Change every "Nitro" in the text of the rows below to "Gas" and leave everything else as it is. Give only the text and leave out the pictures.

Exercise inputs: Begin

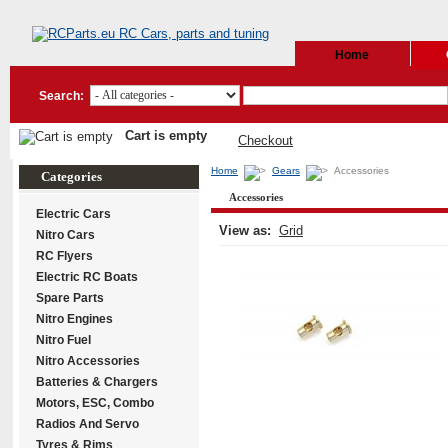
Home
Search:
Cart is empty
Checkout
Home
Gears
Accessories
Categories
Accessories
Electric Cars
View as:
Grid
Nitro Cars
RC Flyers
Electric RC Boats
Spare Parts
Nitro Engines
Nitro Fuel
Nitro Accessories
Batteries & Chargers
Motors, ESC, Combo
Radios And Servo
Tyres & Rims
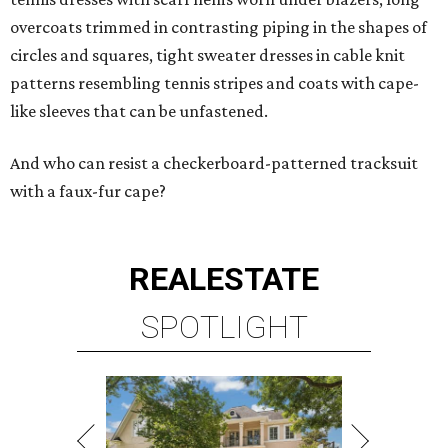
overcoats trimmed in contrasting piping in the shapes of
circles and squares, tight sweater dresses in cable knit
patterns resembling tennis stripes and coats with cape-
like sleeves that can be unfastened.
And who can resist a checkerboard-patterned tracksuit
with a faux-fur cape?
REAL
ESTATE
SPOTLIGHT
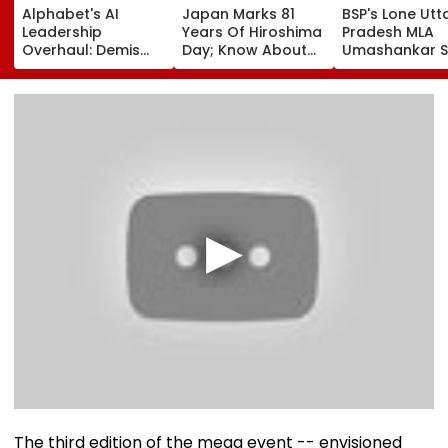
Alphabet's AI
Japan Marks 81
BSP's Lone Utt
Leadership
Years Of Hiroshima
Pradesh MLA
Overhaul: Demis
Day; Know About
Umashankar S
Hassabis Elevated
World's First
Dies At 55 Afte
To Chief Scientist
Nuclear Bombing
Prolonged Bra
As Koray
That Shook The
Tumour Battle
Kavukcuoglu Takes
Whole Nation
Mayawati, Yog
Charge Of Google
Lead Tribute |
DeepMind
Video
The third edition of the mega event -- envisioned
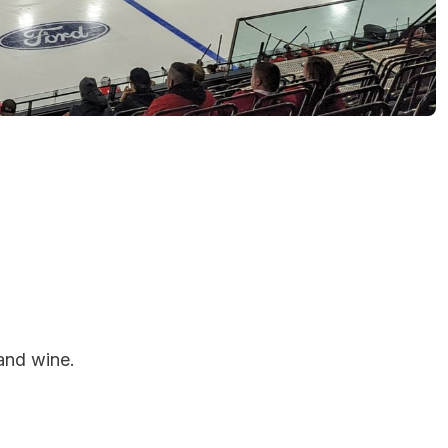
and wine.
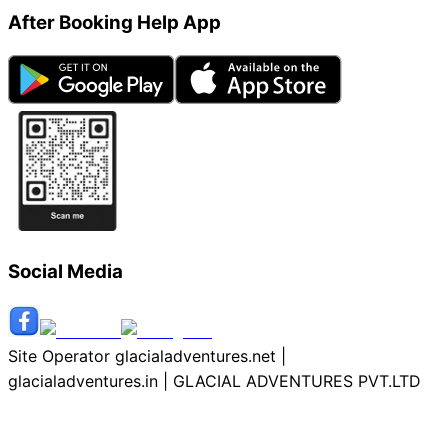
After Booking Help App
Social Media
Site Operator glacialadventures.net |
glacialadventures.in | GLACIAL ADVENTURES PVT.LTD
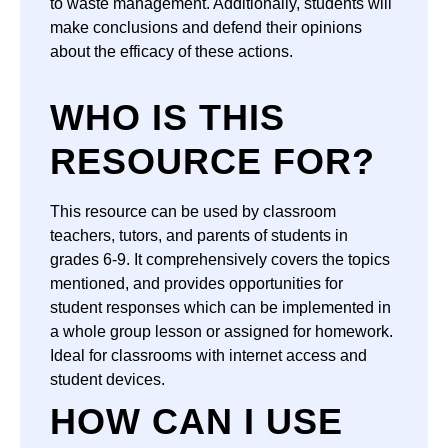
to waste management. Additionally, students will
make conclusions and defend their opinions
about the efficacy of these actions.
WHO IS THIS
RESOURCE FOR?
This resource can be used by classroom
teachers, tutors, and parents of students in
grades 6-9. It comprehensively covers the topics
mentioned, and provides opportunities for
student responses which can be implemented in
a whole group lesson or assigned for homework.
Ideal for classrooms with internet access and
student devices.
HOW CAN I USE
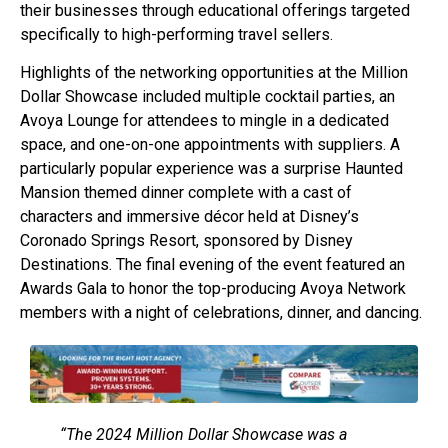
their businesses through educational offerings targeted
specifically to high-performing travel sellers.
Highlights of the networking opportunities at the Million
Dollar Showcase included multiple cocktail parties, an
Avoya Lounge for attendees to mingle in a dedicated
space, and one-on-one appointments with suppliers. A
particularly popular experience was a surprise Haunted
Mansion themed dinner complete with a cast of
characters and immersive décor held at Disney’s
Coronado Springs Resort, sponsored by Disney
Destinations. The final evening of the event featured an
Awards Gala to honor the top-producing Avoya Network
members with a night of celebrations, dinner, and dancing.
“The 2024 Million Dollar Showcase was a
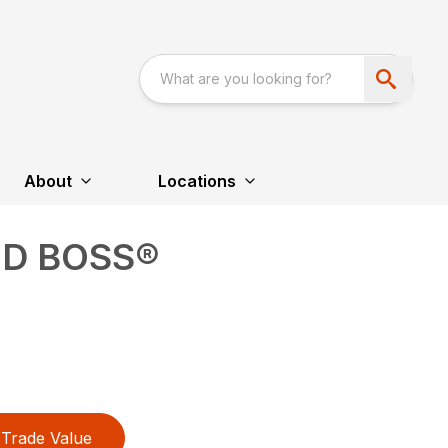
About
Locations
OD BOSS®
Trade Value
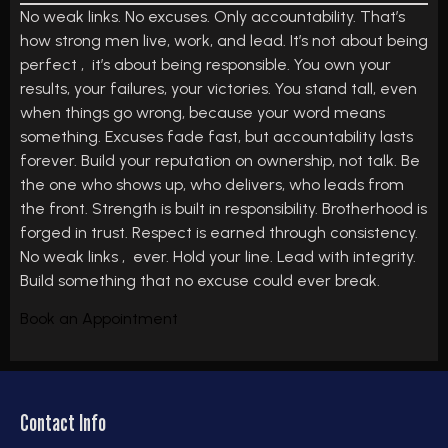
No weak links. No excuses. Only accountability. That’s
how strong men live, work, and lead. It’s not about being
perfect , it’s about being responsible. You own your
results, your failures, your victories. You stand tall, even
when things go wrong, because your word means
something. Excuses fade fast, but accountability lasts
forever. Build your reputation on ownership, not talk. Be
the one who shows up, who delivers, who leads from
the front. Strength is built in responsibility. Brotherhood is
forged in trust. Respect is earned through consistency.
No weak links , ever. Hold your line. Lead with integrity.
Build something that no excuse could ever break.
Book an Appointment
Contact Info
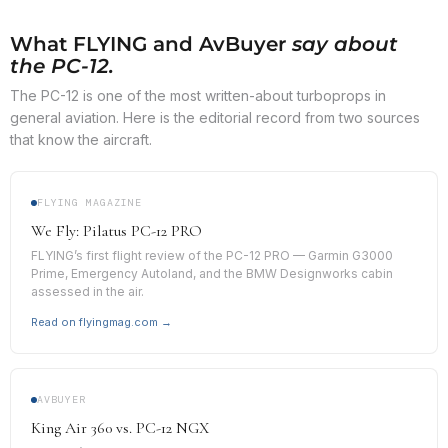
What FLYING and AvBuyer
say about
the PC-12.
The PC-12 is one of the most written-about turboprops in
general aviation. Here is the editorial record from two sources
that know the aircraft.
FLYING MAGAZINE
We Fly: Pilatus PC-12 PRO
FLYING’s first flight review of the PC-12 PRO — Garmin G3000
Prime, Emergency Autoland, and the BMW Designworks cabin
assessed in the air.
Read on flyingmag.com →
AVBUYER
King Air 360 vs. PC-12 NGX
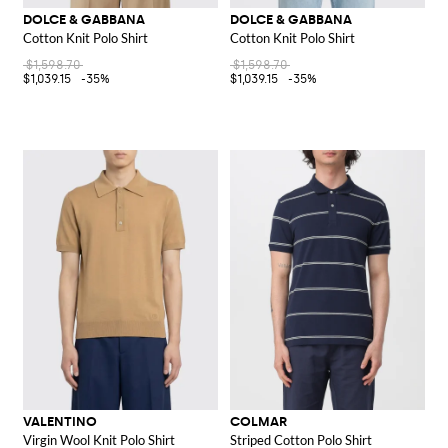
DOLCE & GABBANA
DOLCE & GABBANA
Cotton Knit Polo Shirt
Cotton Knit Polo Shirt
$1,598.70
$1,598.70
$1,039.15
-35%
$1,039.15
-35%
VALENTINO
COLMAR
Virgin Wool Knit Polo Shirt
Striped Cotton Polo Shirt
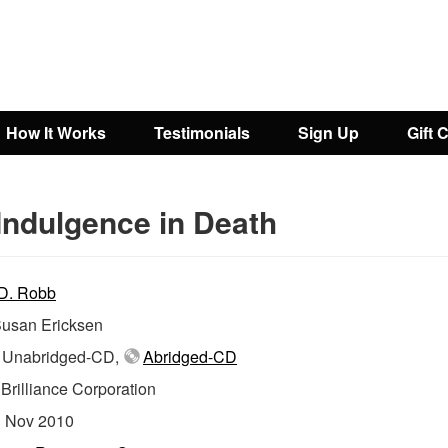
How It Works
Testimonials
Sign Up
Gift 
Indulgence in Death
 D. Robb
usan Ericksen
Unabridged-CD,
Abridged-CD
:
Brilliance Corporation
:
Nov 2010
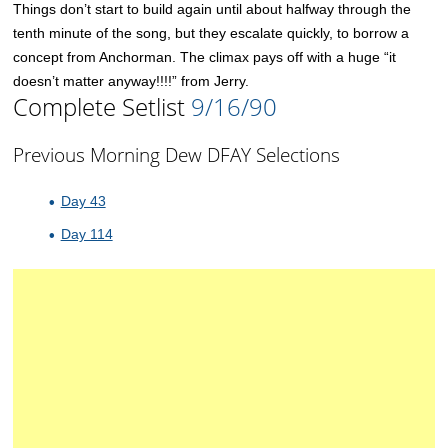
Things don’t start to build again until about halfway through the
tenth minute of the song, but they escalate quickly, to borrow a
concept from Anchorman. The climax pays off with a huge “it
doesn’t matter anyway!!!!” from Jerry.
Complete Setlist
9/16/90
Previous Morning Dew DFAY Selections
Day 43
Day 114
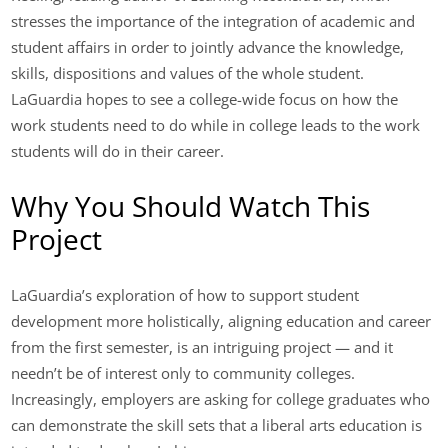
stresses the importance of the integration of academic and
student affairs in order to jointly advance the knowledge,
skills, dispositions and values of the whole student.
LaGuardia hopes to see a college-wide focus on how the
work students need to do while in college leads to the work
students will do in their career.
Why You Should Watch This
Project
LaGuardia’s exploration of how to support student
development more holistically, aligning education and career
from the first semester, is an intriguing project — and it
needn’t be of interest only to community colleges.
Increasingly, employers are asking for college graduates who
can demonstrate the skill sets that a liberal arts education is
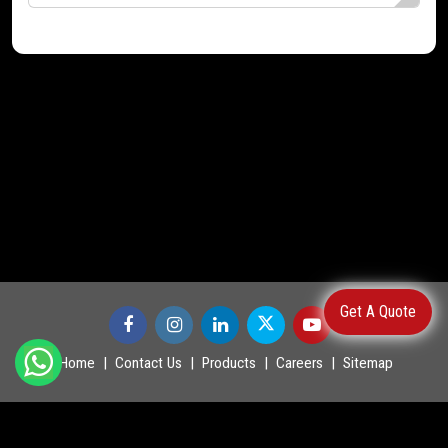
Get A Quote
Home
Contact Us
Products
Careers
Sitemap
©
2026
.
POWERMASTER LTD. All Rights Reserved.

Exercise inputs: End

**Response area:**
Home
Search:
Cart is empty
Checkout
Home
Gears
Accessories
Categories
Accessories
Electric Cars
View as:
Grid
Gas Cars
RC Flyers
Electric RC Boats
Spare Parts
Gas Engines
Gas Fuel
Gas Accessories
Batteries & Chargers
Motors, ESC, Combo
Radios And Servo
Tyres & Rims
overcoats trimmed in contrasting piping in the shapes of
circles and squares, tight sweater dresses in cable knit
patterns resembling tennis stripes and coats with cape-
like sleeves that can be unfastened.
And who can resist a checkerboard-patterned tracksuit
with a faux-fur cape?
REAL
ESTATE
SPOTLIGHT
Alphabet's AI
Japan Marks 81
BSP's Lone Utt
Leadership
Years Of Hiroshima
Pradesh MLA
Overhaul: Demis
Day; Know About
Umashankar S
Hassabis Elevated
World's First
Dies At 55 Afte
To Chief Scientist
Nuclear Bombing
Prolonged Bra
As Koray
That Shook The
Tumour Battle
Kavukcuoglu Takes
Whole Nation
Mayawati, Yog
Charge Of Google
Lead Tribute |
DeepMind
Video
The third edition of the mega event -- envisioned
and wine.
After Booking Help App
Social Media
Site Operator glacialadventures.net |
glacialadventures.in | GLACIAL ADVENTURES PVT.LTD
to waste management. Additionally, students will
make conclusions and defend their opinions
about the efficacy of these actions.
WHO IS THIS
RESOURCE FOR?
This resource can be used by classroom
teachers, tutors, and parents of students in
grades 6-9. It comprehensively covers the topics
mentioned, and provides opportunities for
student responses which can be implemented in
a whole group lesson or assigned for homework.
Ideal for classrooms with internet access and
student devices.
HOW CAN I USE
their businesses through educational offerings targeted
specifically to high-performing travel sellers.
Highlights of the networking opportunities at the Million
Dollar Showcase included multiple cocktail parties, an
Avoya Lounge for attendees to mingle in a dedicated
space, and one-on-one appointments with suppliers. A
particularly popular experience was a surprise Haunted
Mansion themed dinner complete with a cast of
characters and immersive décor held at Disney’s
Coronado Springs Resort, sponsored by Disney
Destinations. The final evening of the event featured an
Awards Gala to honor the top-producing Avoya Network
members with a night of celebrations, dinner, and dancing.
“The 2024 Million Dollar Showcase was a
About
Locations
OD BOSS®
Trade Value
No weak links. No excuses. Only accountability. That’s
how strong men live, work, and lead. It’s not about being
perfect , it’s about being responsible. You own your
results, your failures, your victories. You stand tall, even
when things go wrong, because your word means
something. Excuses fade fast, but accountability lasts
forever. Build your reputation on ownership, not talk. Be
the one who shows up, who delivers, who leads from
the front. Strength is built in responsibility. Brotherhood is
forged in trust. Respect is earned through consistency.
No weak links , ever. Hold your line. Lead with integrity.
Build something that no excuse could ever break.
Book an Appointment
Contact Info
What FLYING and AvBuyer
say about
the PC-12.
The PC-12 is one of the most written-about turboprops in
general aviation. Here is the editorial record from two sources
that know the aircraft.
FLYING MAGAZINE
We Fly: Pilatus PC-12 PRO
FLYING’s first flight review of the PC-12 PRO — Garmin G3000
Prime, Emergency Autoland, and the BMW Designworks cabin
assessed in the air.
Read on flyingmag.com →
AVBUYER
King Air 360 vs. PC-12 NGX
DOLCE & GABBANA
DOLCE & GABBANA
Cotton Knit Polo Shirt
Cotton Knit Polo Shirt
$1,598.70
$1,598.70
$1,039.15
-35%
$1,039.15
-35%
VALENTINO
COLMAR
Virgin Wool Knit Polo Shirt
Striped Cotton Polo Shirt
How It Works
Testimonials
Sign Up
Gift 
Indulgence in Death
 D. Robb
usan Ericksen
Unabridged-CD,
Abridged-CD
:
Brilliance Corporation
:
Nov 2010
Things don’t start to build again until about halfway through the
tenth minute of the song, but they escalate quickly, to borrow a
concept from Anchorman. The climax pays off with a huge “it
doesn’t matter anyway!!!!” from Jerry.
Complete Setlist
9/16/90
Previous Morning Dew DFAY Selections
Day 43
Day 114
stresses the importance of the integration of academic and
student affairs in order to jointly advance the knowledge,
skills, dispositions and values of the whole student.
LaGuardia hopes to see a college-wide focus on how the
work students need to do while in college leads to the work
students will do in their career.
Why You Should Watch This
Project
LaGuardia’s exploration of how to support student
development more holistically, aligning education and career
from the first semester, is an intriguing project — and it
needn’t be of interest only to community colleges.
Increasingly, employers are asking for college graduates who
can demonstrate the skill sets that a liberal arts education is
Get A Quote
Home
Contact Us
Products
Careers
Sitemap
©
2026
.
POWERMASTER LTD. All Rights Reserved.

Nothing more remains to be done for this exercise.